I finally reached the back page of the TLS from August 7 of last year (I just resubscribed to the NYRB so I’ll have something to read in 2018), and there was a brief mention of what sounds like a dreadful book about the Bard, prefaced with the following paragraph cobbled together from “words said to have been coined by Shakespeare”:

Attaskt with bringing obscure words back into use, we begnawed the matter, scratching our bubukles as we did so. Fellow researchers congreed that the conspectuity was immoment. Incorpsing our plantage in a mistempered account book, we were rewarded with oppugnancy, against which we offered no propugnation. Reprobance has seldom made us so rubious.

Now, that’s what I call fun with words. (Bubukle, if you’re curious, is Fluellen’s conflation of bubo and carbuncle; I leave the rest to research and/or imagination.)

Comments

  1. Rubious presumably means “given to repeatedly reciting rehearsed sound bites”.

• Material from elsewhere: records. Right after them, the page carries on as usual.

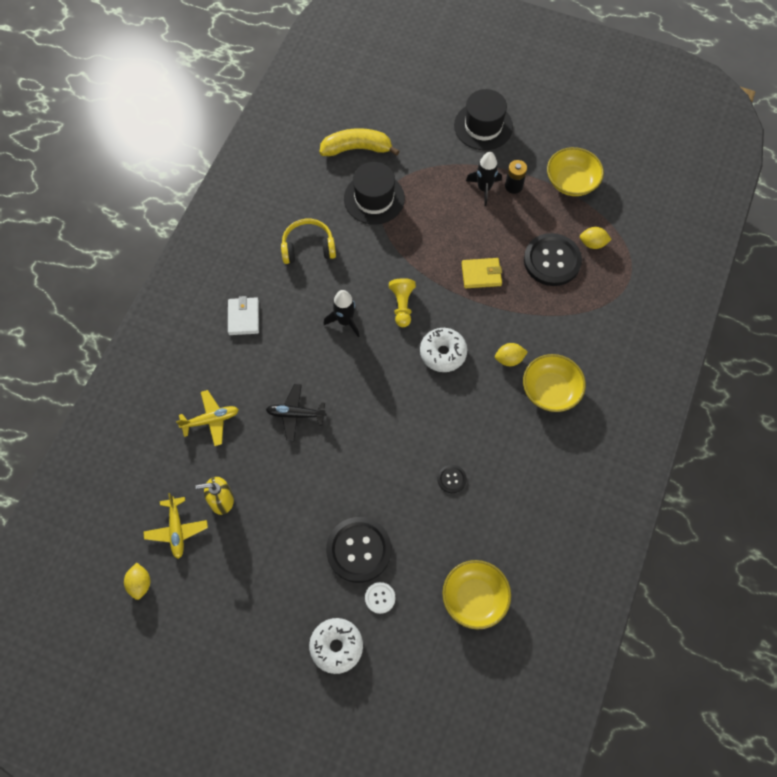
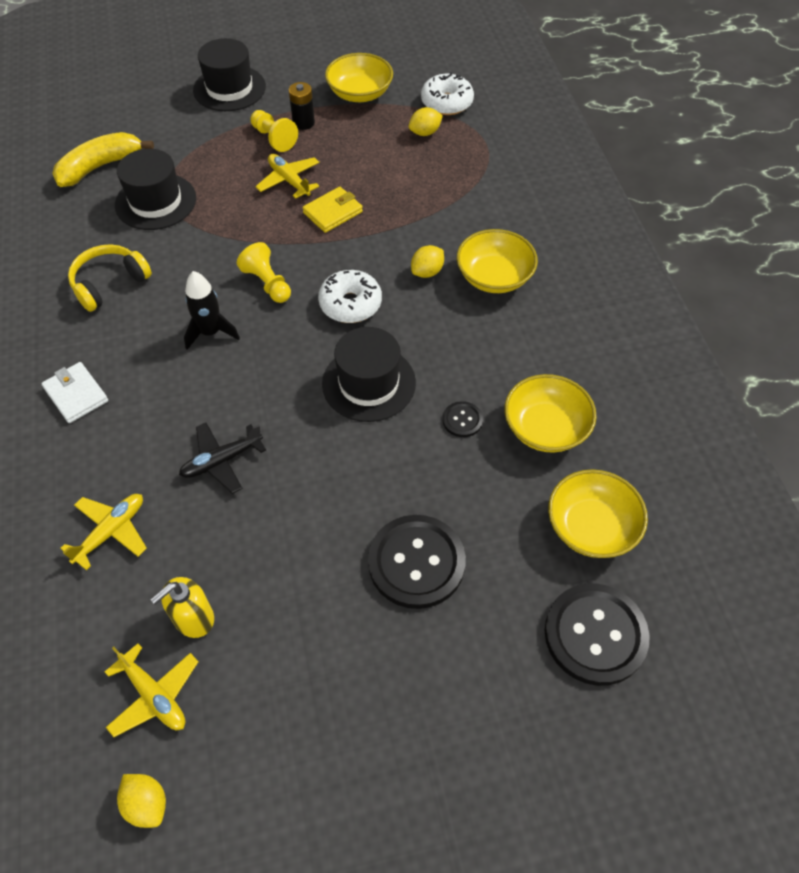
camera: 35 degrees left, 10 degrees down
(336, 646) = (478, 695): white donut -> white donut (446, 103)
(380, 598) = (485, 600): white button -> none
(414, 417) = (369, 383): none -> black hat
(470, 231) = (289, 181): none -> yellow plane
(484, 188) = (273, 138): black rocket -> yellow pawn
(498, 518) = (545, 428): none -> yellow bowl
(552, 261) = (397, 165): black button -> black button (595, 635)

  2. David Marjanović says

    presumably means

    First, we must dispel with the notion that you don’t know what you’re saying. You know exactly what you’re saying!

  3. Ha, I just got it now!

  4. A doobieous view (or battle).

  5. Rubious presumably means “given to repeatedly reciting rehearsed sound bites”.

    We must first dispense with the notion that this has anything to do with Hagrid. He at least did nothing of the sort.

    (And before you protest that the spelling is wrong, know that I insult you.)